In the press release, the principal investigator Dr. Di Xu, said something that caught my eye.
“The main goal of the non-credit sector seems to be the promise of economic returns for students seeking workforce training, yet we have limited knowledge of what those returns are, and next to nothing about specific program features that are associated with better student outcomes.”
Community colleges have gone hard and heavy on non-credit programs under the premise that they will make a person more marketable. That marketability will translate into higher-paying work. I am certain that the purveyors of fine, non-credit programs can share an enormous amount of anecdotal evidence to back up their claims. However, the hard data don’t support this, largely because the hard data don’t exist.
So, in the absence of supportive data, how is it that non-credit courses occupy so much time, space, effort, and resources at the community college? Should we be diverting resources from academic programs whose effectiveness we can quantify to non-credit and non-degree programs that may produce no benefit at all?
Worse, most institutions set up these non-credit, non-degree programs to compete with their credit-based offerings.
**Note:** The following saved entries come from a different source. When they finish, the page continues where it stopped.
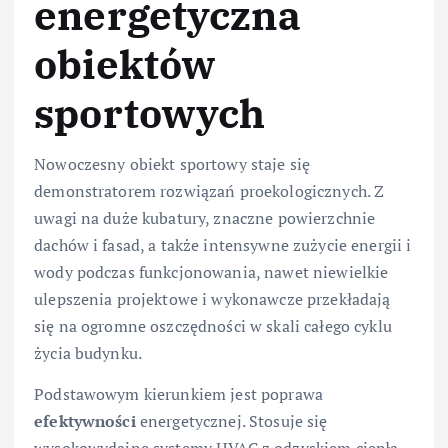
energetyczna
obiektów
sportowych
Nowoczesny obiekt sportowy staje się
demonstratorem rozwiązań proekologicznych. Z
uwagi na duże kubatury, znaczne powierzchnie
dachów i fasad, a także intensywne zużycie energii i
wody podczas funkcjonowania, nawet niewielkie
ulepszenia projektowe i wykonawcze przekładają
się na ogromne oszczędności w skali całego cyklu
życia budynku.
Podstawowym kierunkiem jest poprawa
efektywności
energetycznej. Stosuje się
wysokowydajne systemy HVAC z odzyskiem ciepła,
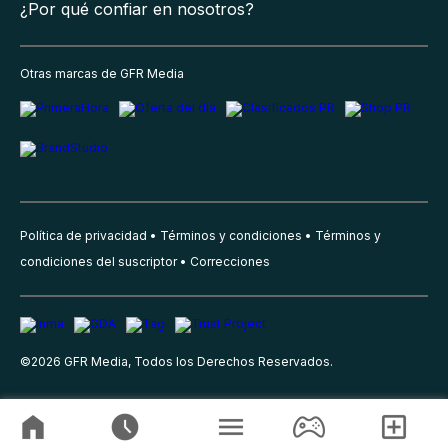
¿Por qué confiar en nosotros?
Otras marcas de GFR Media
Política de privacidad
Términos y condiciones
Términos y
condiciones del suscriptor
Correcciones
©
2026
GFR Media, Todos los Derechos Reservados.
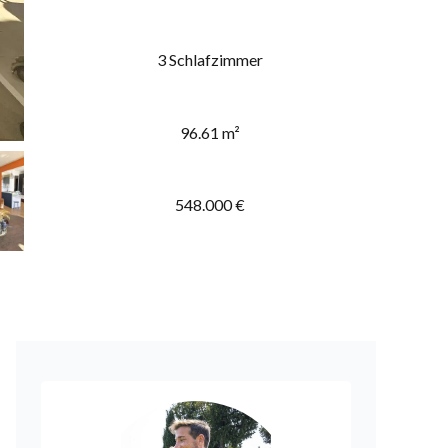
3 Schlafzimmer
96.61 m²
548.000 €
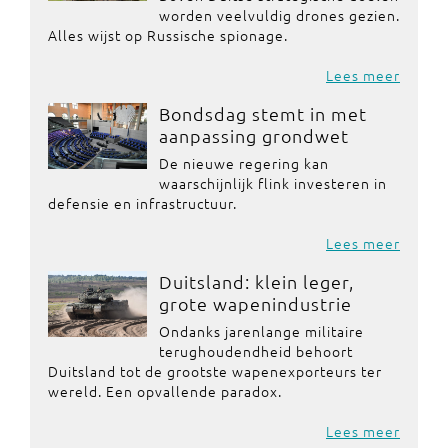
worden veelvuldig drones gezien.
Alles wijst op Russische spionage.
Lees meer
Bondsdag stemt in met
aanpassing grondwet
De nieuwe regering kan
waarschijnlijk flink investeren in
defensie en infrastructuur.
Lees meer
Duitsland: klein leger,
grote wapenindustrie
Ondanks jarenlange militaire
terughoudendheid behoort
Duitsland tot de grootste wapenexporteurs ter
wereld. Een opvallende paradox.
Lees meer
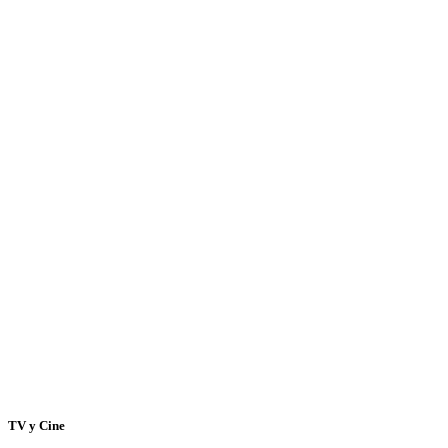
TV y Cine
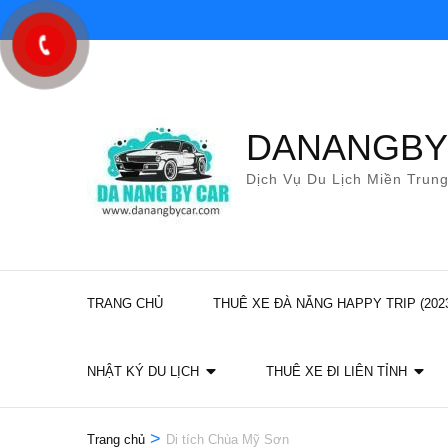
Bỏ
qua
và
tới
nội
DANANGB
dung
Dịch Vụ Du Lịch Miền Trun
(ấn
Enter)
TRANG CHỦ
THUÊ XE ĐÀ NẴNG HAPPY TRIP (202
NHẬT KÝ DU LỊCH
THUÊ XE ĐI LIÊN TỈNH
>
Trang chủ
Di tích Chùa Mỹ Sơn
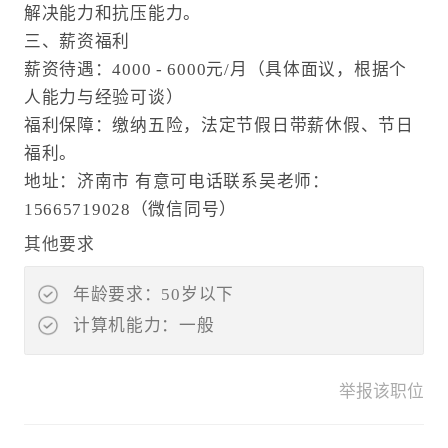
解决能力和抗压能力。
三、薪资福利
薪资待遇：4000 - 6000元/月（具体面议，根据个
人能力与经验可谈）
福利保障：缴纳五险，法定节假日带薪休假、节日
福利。
地址：济南市 有意可电话联系吴老师：
15665719028（微信同号）
其他要求
年龄要求：50岁以下
计算机能力：一般
举报该职位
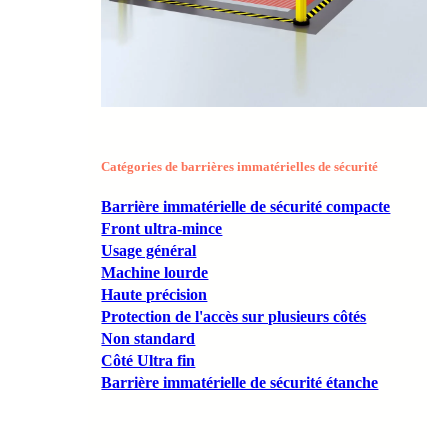
Catégories de barrières immatérielles de sécurité
Barrière immatérielle de sécurité compacte
Front ultra-mince
Usage général
Machine lourde
Haute précision
Protection de l'accès sur plusieurs côtés
Non standard
Côté Ultra fin
Barrière immatérielle de sécurité étanche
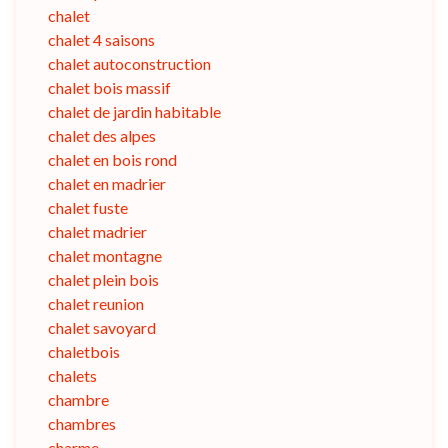
chalet
chalet 4 saisons
chalet autoconstruction
chalet bois massif
chalet de jardin habitable
chalet des alpes
chalet en bois rond
chalet en madrier
chalet fuste
chalet madrier
chalet montagne
chalet plein bois
chalet reunion
chalet savoyard
chaletbois
chalets
chambre
chambres
charme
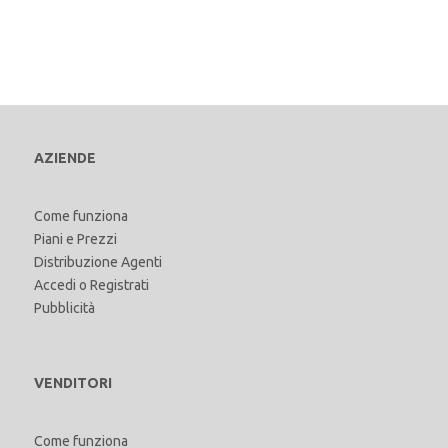
AZIENDE
Come funziona
Piani e Prezzi
Distribuzione Agenti
Accedi
o
Registrati
Pubblicità
VENDITORI
Come funziona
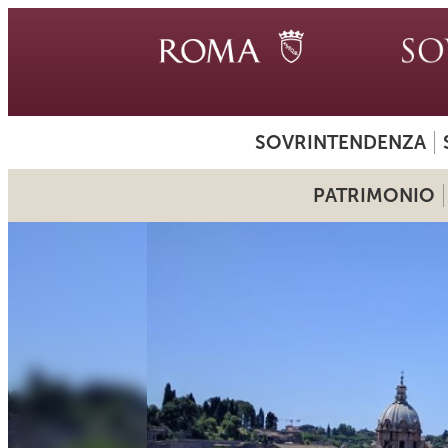
SOVRINTENDENZA
PATRIMONIO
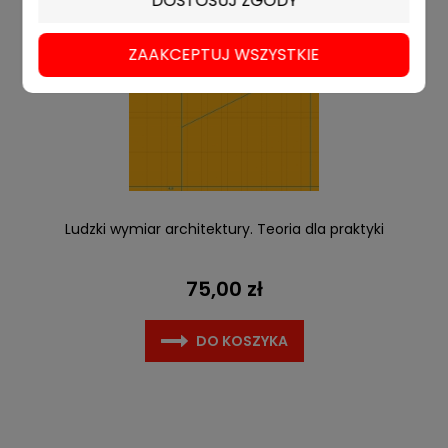
DOSTOSUJ ZGODY
ZAAKCEPTUJ WSZYSTKIE
Ludzki wymiar architektury. Teoria dla praktyki
75,00 zł
DO KOSZYKA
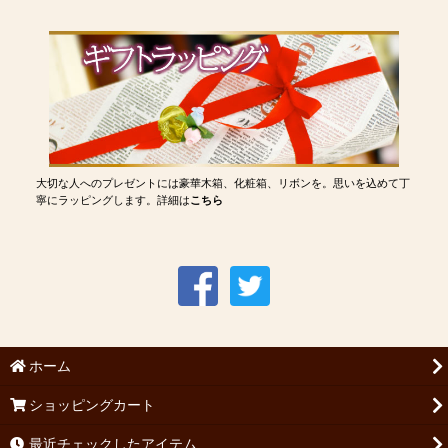
大切な人へのプレゼントには豪華木箱、化粧箱、リボンを。思いを込めて丁
寧にラッピングします。詳細は
こちら
ホーム
ショッピングカート
最近チェックしたアイテム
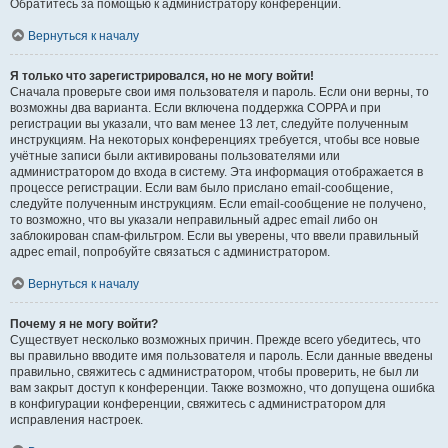
Обратитесь за помощью к администратору конференции.
Вернуться к началу
Я только что зарегистрировался, но не могу войти!
Сначала проверьте свои имя пользователя и пароль. Если они верны, то
возможны два варианта. Если включена поддержка COPPA и при
регистрации вы указали, что вам менее 13 лет, следуйте полученным
инструкциям. На некоторых конференциях требуется, чтобы все новые
учётные записи были активированы пользователями или
администратором до входа в систему. Эта информация отображается в
процессе регистрации. Если вам было прислано email-сообщение,
следуйте полученным инструкциям. Если email-сообщение не получено,
то возможно, что вы указали неправильный адрес email либо он
заблокирован спам-фильтром. Если вы уверены, что ввели правильный
адрес email, попробуйте связаться с администратором.
Вернуться к началу
Почему я не могу войти?
Существует несколько возможных причин. Прежде всего убедитесь, что
вы правильно вводите имя пользователя и пароль. Если данные введены
правильно, свяжитесь с администратором, чтобы проверить, не был ли
вам закрыт доступ к конференции. Также возможно, что допущена ошибка
в конфигурации конференции, свяжитесь с администратором для
исправления настроек.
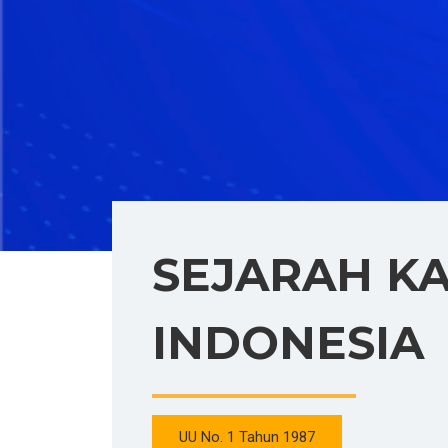
SEJARAH K
INDONESIA
UU No. 1 Tahun 1987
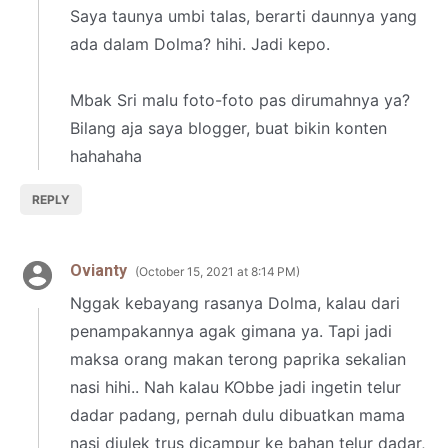
Saya taunya umbi talas, berarti daunnya yang
ada dalam Dolma? hihi. Jadi kepo.
Mbak Sri malu foto-foto pas dirumahnya ya?
Bilang aja saya blogger, buat bikin konten
hahahaha
REPLY
Ovianty
October 15, 2021 at 8:14 PM
Nggak kebayang rasanya Dolma, kalau dari
penampakannya agak gimana ya. Tapi jadi
maksa orang makan terong paprika sekalian
nasi hihi.. Nah kalau KObbe jadi ingetin telur
dadar padang, pernah dulu dibuatkan mama
nasi diulek trus dicampur ke bahan telur dadar,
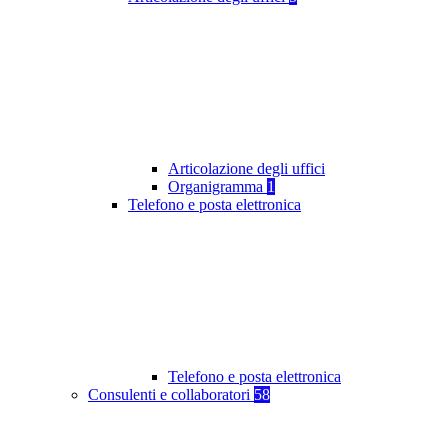
Articolazione degli uffici
Organigramma
1
Telefono e posta elettronica
Telefono e posta elettronica
Consulenti e collaboratori
58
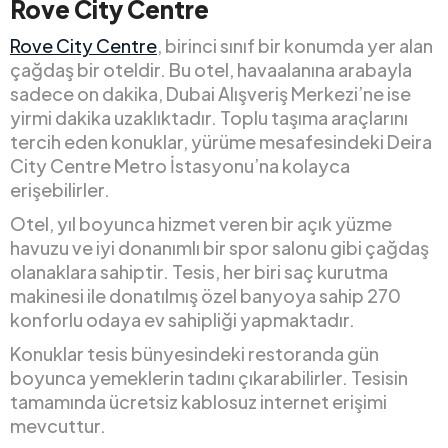
Rove City Centre
Rove City Centre
, birinci sınıf bir konumda yer alan
çağdaş bir oteldir. Bu otel, havaalanına arabayla
sadece on dakika, Dubai Alışveriş Merkezi’ne ise
yirmi dakika uzaklıktadır. Toplu taşıma araçlarını
tercih eden konuklar, yürüme mesafesindeki Deira
City Centre Metro İstasyonu’na kolayca
erişebilirler.
Otel, yıl boyunca hizmet veren bir açık yüzme
havuzu ve iyi donanımlı bir spor salonu gibi çağdaş
olanaklara sahiptir. Tesis, her biri saç kurutma
makinesi ile donatılmış özel banyoya sahip 270
konforlu odaya ev sahipliği yapmaktadır.
Konuklar tesis bünyesindeki restoranda gün
boyunca yemeklerin tadını çıkarabilirler. Tesisin
tamamında ücretsiz kablosuz internet erişimi
mevcuttur.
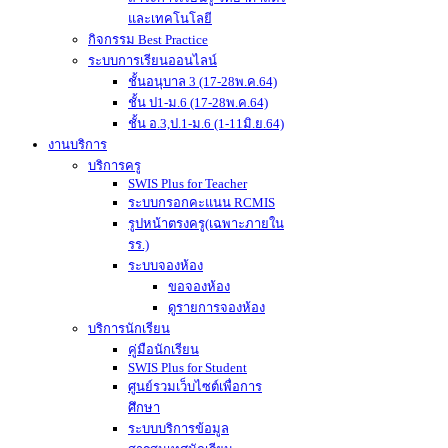
และเทคโนโลยี
กิจกรรม Best Practice
ระบบการเรียนออนไลน์
ชั้นอนุบาล 3 (17-28พ.ค.64)
ชั้น ป1-ม.6 (17-28พ.ค.64)
ชั้น อ.3,ป.1-ม.6 (1-11มิ.ย.64)
งานบริการ
บริการครู
SWIS Plus for Teacher
ระบบกรอกคะแนน RCMIS
รูปหน้าตรงครู(เฉพาะภายใน
รร.)
ระบบจองห้อง
ขอจองห้อง
ดูรายการจองห้อง
บริการนักเรียน
คู่มือนักเรียน
SWIS Plus for Student
ศูนย์รวมเว็บไซต์เพื่อการ
ศึกษา
ระบบบริการข้อมูล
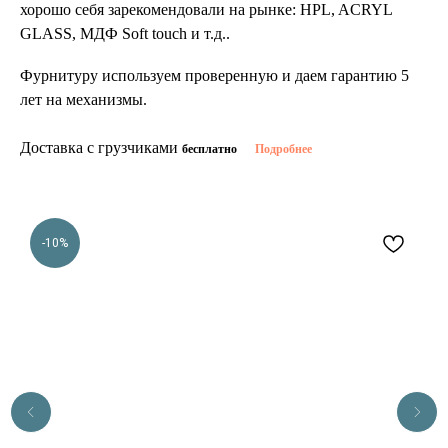
хорошо себя зарекомендовали на рынке: HPL, ACRYL
GLASS, МДФ Soft touch и т.д..
Фурнитуру используем проверенную и даем гарантию 5
лет на механизмы.
Доставка с грузчиками
бесплатно
Подробнее
-10%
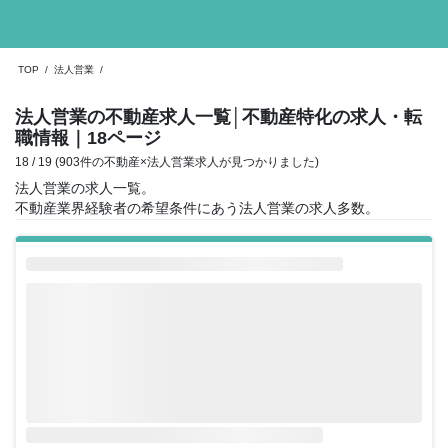
TOP
/
法人営業
/
法人営業の不動産求人一覧
│不動産特化の求人・転
職情報
｜18ページ
18 / 19 (903件の不動産×法人営業求人が見つかりました)
法人営業の求人一覧。
不動産業界経験者の希望条件にあう法人営業の求人多数。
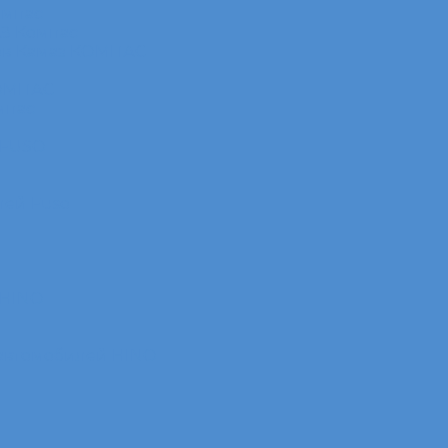
омпас
АЗ Компас
ов Камаз КОМПАС
КОМПАС
мпас
 FUSO
лей Fuso
 HINO
 автомобилей HINO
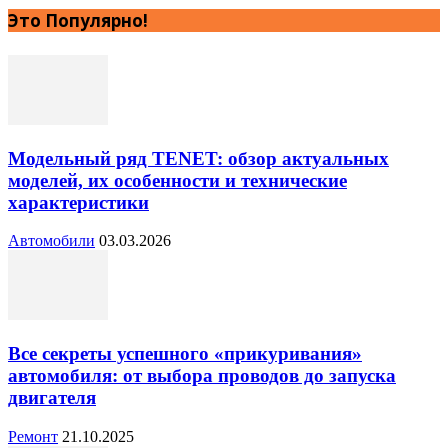
Это Популярно!
Модельный ряд TENET: обзор актуальных
моделей, их особенности и технические
характеристики
Автомобили
03.03.2026
Все секреты успешного «прикуривания»
автомобиля: от выбора проводов до запуска
двигателя
Ремонт
21.10.2025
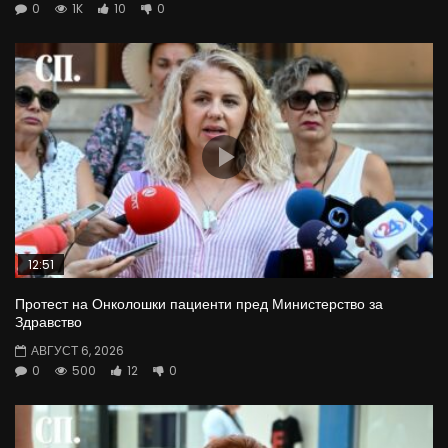
0
1K
10
0
12:51
Протест на Онколошки пациенти пред Министерство за
Здравство
АВГУСТ 6, 2026
0
500
12
0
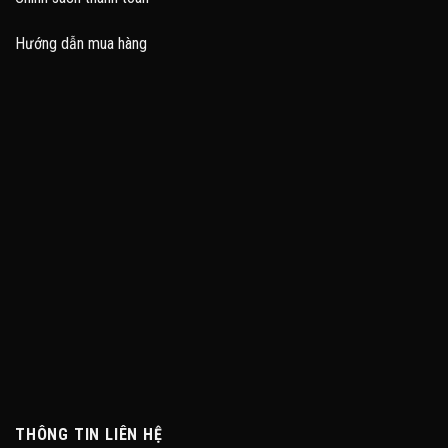
Hướng dẫn mua hàng
THÔNG TIN LIÊN HỆ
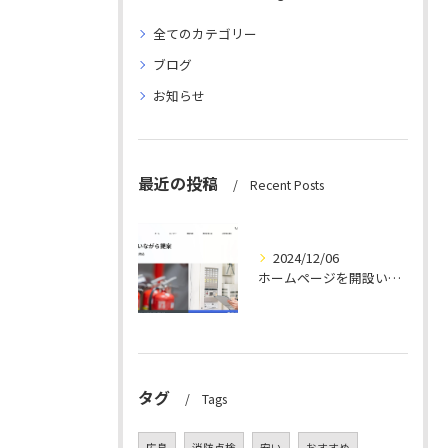
全てのカテゴリー
ブログ
お知らせ
最近の投稿
Recent Posts
2024/12/06
ホームページを開設いたしました。
タグ
Tags
広島
消防点検
安い
おすすめ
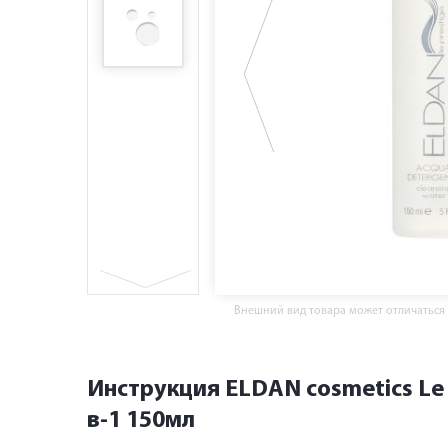
Внешний вид товара может отличаться
Инструкция ELDAN cosmetics Le 
в-1 150мл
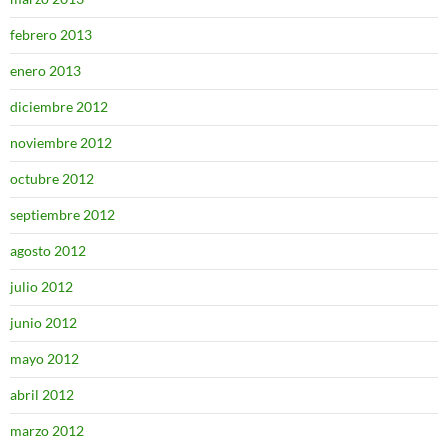
febrero 2013
enero 2013
diciembre 2012
noviembre 2012
octubre 2012
septiembre 2012
agosto 2012
julio 2012
junio 2012
mayo 2012
abril 2012
marzo 2012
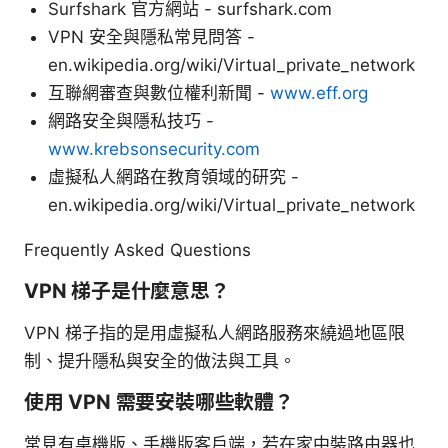
Surfshark 官方網站 - surfshark.com
VPN 安全與隱私常見問答 -
en.wikipedia.org/wiki/Virtual_private_network
互聯網審查與數位權利新聞 -
www.eff.org
網路安全與隱私技巧 -
www.krebsonsecurity.com
虛擬私人網路在教育領域的研究 -
en.wikipedia.org/wiki/Virtual_private_network
Frequently Asked Questions
VPN 梯子是什麼意思？
VPN 梯子指的是用虛擬私人網路服務來繞過地區限
制、提升隱私與安全的做法與工具。
使用 VPN 需要安裝哪些軟體？
常見有桌機版、手機版客戶端，若在家中裝路由器也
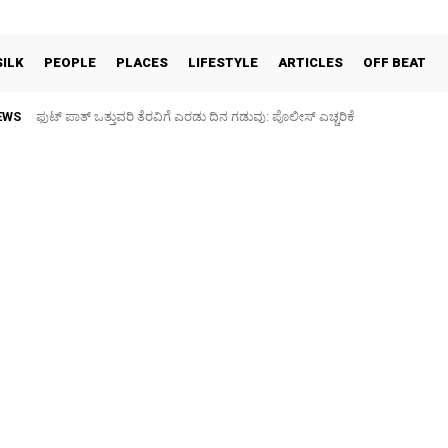
SILK
PEOPLE
PLACES
LIFESTYLE
ARTICLES
OFF BEAT
EWS
ಫುಟ್‌ ಪಾತ್ ಒತ್ತುವರಿ ತೆರವಿಗೆ ಎರಡು ದಿನ ಗಡುವು: ಪೊಲೀಸ್ ಎಚ್ಚರಿಕೆ
ಪಶು ಆರೋಗ್ಯ ತಪಾಸಣೆ ಶಿಬಿರ: ಕೃಷಿ ವಿದ್ಯಾರ್ಥಿಗಳಿಂದ ಉಚಿತ ಚಿಕಿತ್ಸೆ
Putting students in non-degree classes may, in fact, take students out of the community college’s regular classrooms. From a public policy standpoint, this runs counter to the State’s goal of getting more adults to a post-secondary education status of at least 60 credits in the next seven years.
View non-credit programs with caution
You can argue that there is a “need” for these non-credit courses. According to the American Association of Community Colleges, non-credit students comprise about 40% of community college enrollment in the US.
The non-credit programs I am referring to are not “personal enrichment” courses. They include professional development, software training (e.g., how to use Excel), and skill building. They sometimes offer “career training” in fields that don’t typically require college degrees. WCC’s selection of canned non-credit offerings can cost thousands of dollars. They’re entirely self-paced. They’re also self-financed since the federal government does not offer financial aid for non-credit courses.
But do they help students find or keep their jobs? Do they enable students to earn promotions or pay raises? And is it appropriate for a public institution to sell what might be a pig in a poke at premium prices to people who may be desperate for higher-paying work, when the same institutions also deliver a higher quality, lower-cost credential that’s recognized, vetted, and independently accredited?